Exercise directions:
When a line in the data below includes "FilledBy", count it; then give only the total.
* * * * * * *
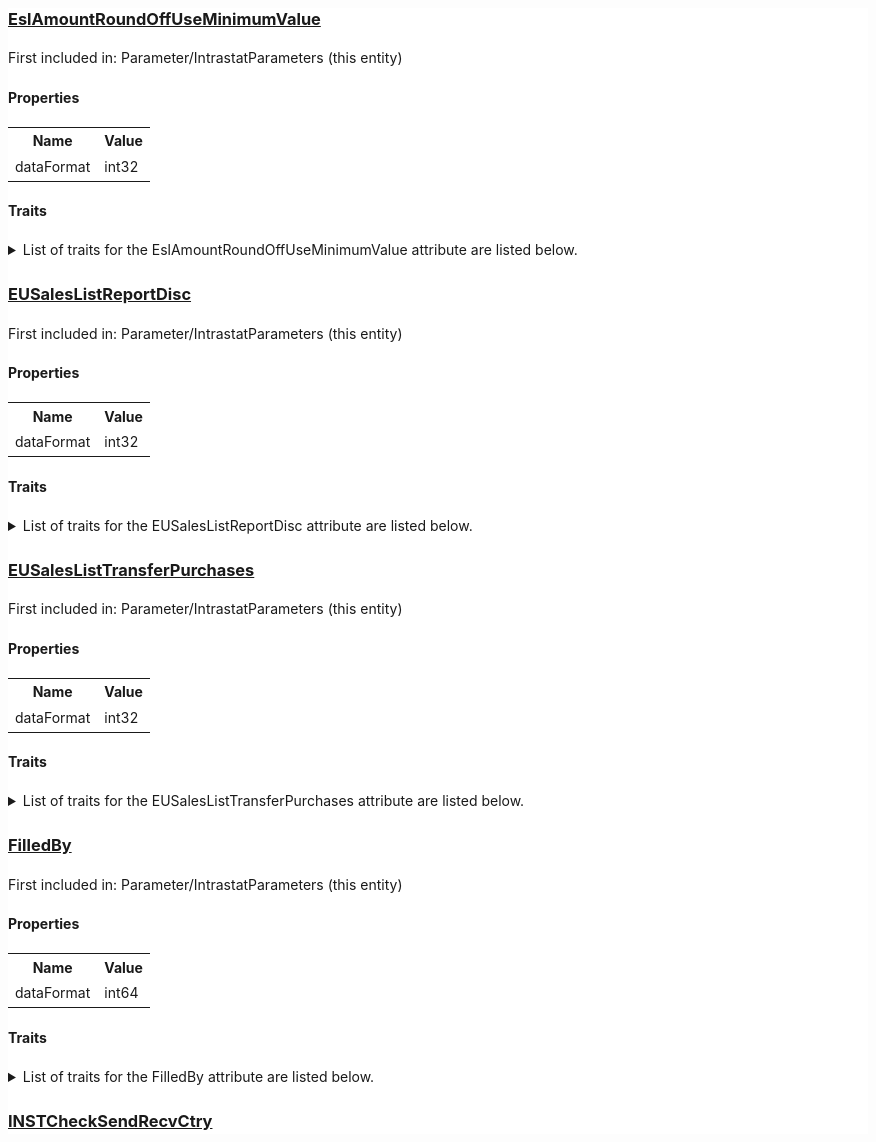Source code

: ### <a href=#EslAmountRoundOffUseMinimumValue name="EslAmountRoundOffUseMinimumValue">EslAmountRoundOffUseMinimumValue</a>

First included in: Parameter/IntrastatParameters (this entity)  

#### Properties

<table><tr><th>Name</th><th>Value</th></tr><tr><td>dataFormat</td><td>int32</td></tr></table>

#### Traits

<details><summary>List of traits for the EslAmountRoundOffUseMinimumValue attribute are listed below.</summary></details>

### <a href=#EUSalesListReportDisc name="EUSalesListReportDisc">EUSalesListReportDisc</a>

First included in: Parameter/IntrastatParameters (this entity)  

#### Properties

<table><tr><th>Name</th><th>Value</th></tr><tr><td>dataFormat</td><td>int32</td></tr></table>

#### Traits

<details><summary>List of traits for the EUSalesListReportDisc attribute are listed below.</summary></details>

### <a href=#EUSalesListTransferPurchases name="EUSalesListTransferPurchases">EUSalesListTransferPurchases</a>

First included in: Parameter/IntrastatParameters (this entity)  

#### Properties

<table><tr><th>Name</th><th>Value</th></tr><tr><td>dataFormat</td><td>int32</td></tr></table>

#### Traits

<details><summary>List of traits for the EUSalesListTransferPurchases attribute are listed below.</summary></details>

### <a href=#FilledBy name="FilledBy">FilledBy</a>

First included in: Parameter/IntrastatParameters (this entity)  

#### Properties

<table><tr><th>Name</th><th>Value</th></tr><tr><td>dataFormat</td><td>int64</td></tr></table>

#### Traits

<details><summary>List of traits for the FilledBy attribute are listed below.</summary></details>

### <a href=#INSTCheckSendRecvCtry name="INSTCheckSendRecvCtry">INSTCheckSendRecvCtry</a>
* * * * * * *
Answer space:
2